Olavo de Carvalho
Diário do Comércio (editorial), 11 de abril de 2006
Mais um episódio da novela Tom De Lay ilustra, com mais clareza ainda do que os anteriores, aquilo que venho expondo sobre uma regra informal da luta política americana, tão clara para o observador atento e tão sistematicamente ignorada pela nossa imprensa caipira. Acostumado a campanhas de mídia que se transformam em inquéritos parlamentares e punições, o público brasileiro acredita que a mesma coisa sucede nos EUA. Mas político americano, quando sabe de algo contra o adversário, abre logo o inquérito. Se vai primeiro à mídia, é porque nada tem de efetivo contra o acusado. Isso quer dizer que as campanhas de difamação midiática, quando precedem o ataque no campo legal, são em geral um indício razoável de inocência. Os leitores dos meus artigos neste jornal devem lembrar-se de que, desde os primeiros lances do caso De Lay, anunciei que o ex-líder republicano, acusado de uso indevido de verbas eleitorais, não sofreria nada na Justiça, mas que sua carreira política estava liquidada de qualquer maneira, e que esse tinha sido aliás o único objetivo de seus detratores. Pois bem: esta semana o homem renunciou, primeiro, à candidatura, e horas depois ao mandato. Já não é mais deputado e, tendo decidido vir morar num condomínio que possui na Virginia, tornou-se mesmo inelegível pelo Texas, que era a sua base. Ele não temia a sentença judicial: ao contrário, tentou desesperadamente ser julgado o mais rápido possível, porque confiava na absolvição. O que ele temia era o adiamento da audiência, porque sabia que ninguém na América vota num réu que está à espera de julgamento. Seus adversários, cientes de que dificilmente ele seria condenado, apostaram tudo na cartada do atraso, e ganharam. Quando De Lay viu que não poderia ser julgado em tempo de restaurar seu prestígio perante os eleitores, admitiu a derrota.

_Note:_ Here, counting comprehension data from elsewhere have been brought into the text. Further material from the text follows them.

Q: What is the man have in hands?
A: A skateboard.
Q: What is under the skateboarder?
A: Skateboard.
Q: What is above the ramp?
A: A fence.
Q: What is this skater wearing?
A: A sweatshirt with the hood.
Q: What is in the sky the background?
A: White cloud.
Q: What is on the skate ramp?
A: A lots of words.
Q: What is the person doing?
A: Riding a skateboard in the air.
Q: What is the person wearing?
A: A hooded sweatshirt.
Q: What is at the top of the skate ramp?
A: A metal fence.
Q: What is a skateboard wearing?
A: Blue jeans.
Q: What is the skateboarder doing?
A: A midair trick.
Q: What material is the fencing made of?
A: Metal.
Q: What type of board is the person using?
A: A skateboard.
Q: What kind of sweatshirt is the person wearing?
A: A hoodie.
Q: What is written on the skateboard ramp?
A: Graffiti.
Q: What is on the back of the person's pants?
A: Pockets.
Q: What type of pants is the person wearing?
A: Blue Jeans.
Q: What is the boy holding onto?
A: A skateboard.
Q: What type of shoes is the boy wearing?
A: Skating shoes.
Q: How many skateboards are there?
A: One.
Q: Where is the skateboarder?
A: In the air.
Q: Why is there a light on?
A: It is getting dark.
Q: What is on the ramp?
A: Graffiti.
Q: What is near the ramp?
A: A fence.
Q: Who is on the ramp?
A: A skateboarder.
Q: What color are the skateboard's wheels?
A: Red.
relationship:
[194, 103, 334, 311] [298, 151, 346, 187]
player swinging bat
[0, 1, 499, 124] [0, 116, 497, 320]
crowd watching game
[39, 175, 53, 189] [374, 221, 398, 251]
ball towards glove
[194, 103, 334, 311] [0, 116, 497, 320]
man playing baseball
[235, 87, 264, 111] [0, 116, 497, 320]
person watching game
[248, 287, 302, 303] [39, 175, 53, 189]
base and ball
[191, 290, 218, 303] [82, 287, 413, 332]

A campanha contra ele foi encabeçada pela MoveOn, uma ONG a serviço de George Soros. Qualquer gritaria moralista proveniente de George Soros é uma imoralidade em si. Mas foi uma obra de engenharia, milimetricamente calculada para destruir, sem fundamento jurídico plausível, aquela que, segundo Robert Novak, tarimbado comentarista de muito prestígio nos dois partidos, foi a melhor liderança republicana das últimas décadas.
Os ensinamentos do caso, porém, vão muito além do esclarecimento que trazem sobre o uso da mídia como instrumento de chantagem. Numa recente entrevista (http://www.washtimes.com/national/20060405-123416-5226r.htm), De Lay criticou severamente o Partido Republicano pelo seu hábito consagrado de afastar do cargo qualquer líder acusado de corrupção, independentemente e antes de comprovação judicial. O Partido Democrata não tem regra equivalente. Graças a essa diferença, disse ele, “os democratas escolhem os líderes republicanos”. Mas de onde vem a diferença?, pergunto eu. Vem do falso capital de prestígio “ético” acumulado pela esquerda, que se torna assim detentora de todos os direitos e isenta de todas as obrigações. No caso do lobista Abramoff, que respingou sobre De Lay, muito mais democratas do que republicanos estavam envolvidos, muito mais comprovadamente do que De Lay, e nenhum dano lhes foi feito pela mídia até agora. A conquista desse agradável privilégio vem em duas etapas. Primeiro, através da prestimosa colaboração de uma rede de pseudo-intelectuais tagarelas, destrói-se a confiança da sociedade na moral, nas leis e nas tradições. Depois preenche-se o espaço sobrante colocando, em lugar dos valores desaparecidos, os slogans esquerdistas: “justiça social”, “direitos humanos”, “diversidade cultural”, o diabo. Estas vacuidades pomposas adquirem então a autoridade dos Dez Mandamentos, e quem não se curva a elas sente-se culpado como o pecador na fila do confessionário. A tentação de ceder a qualquer cobrança da nova “autoridade moral” é então irresistível.
Nos EUA, a aplicação dessa estratégia, perversa e maligna entre todas, está tendo como resultado a paralisação de um grande partido, o partido de Lincoln e de Reagan, da campanha abolicionista e da vitória sobre a URSS na Guerra Fria.
No Brasil, ela não está destruindo um partido, mas o país inteiro.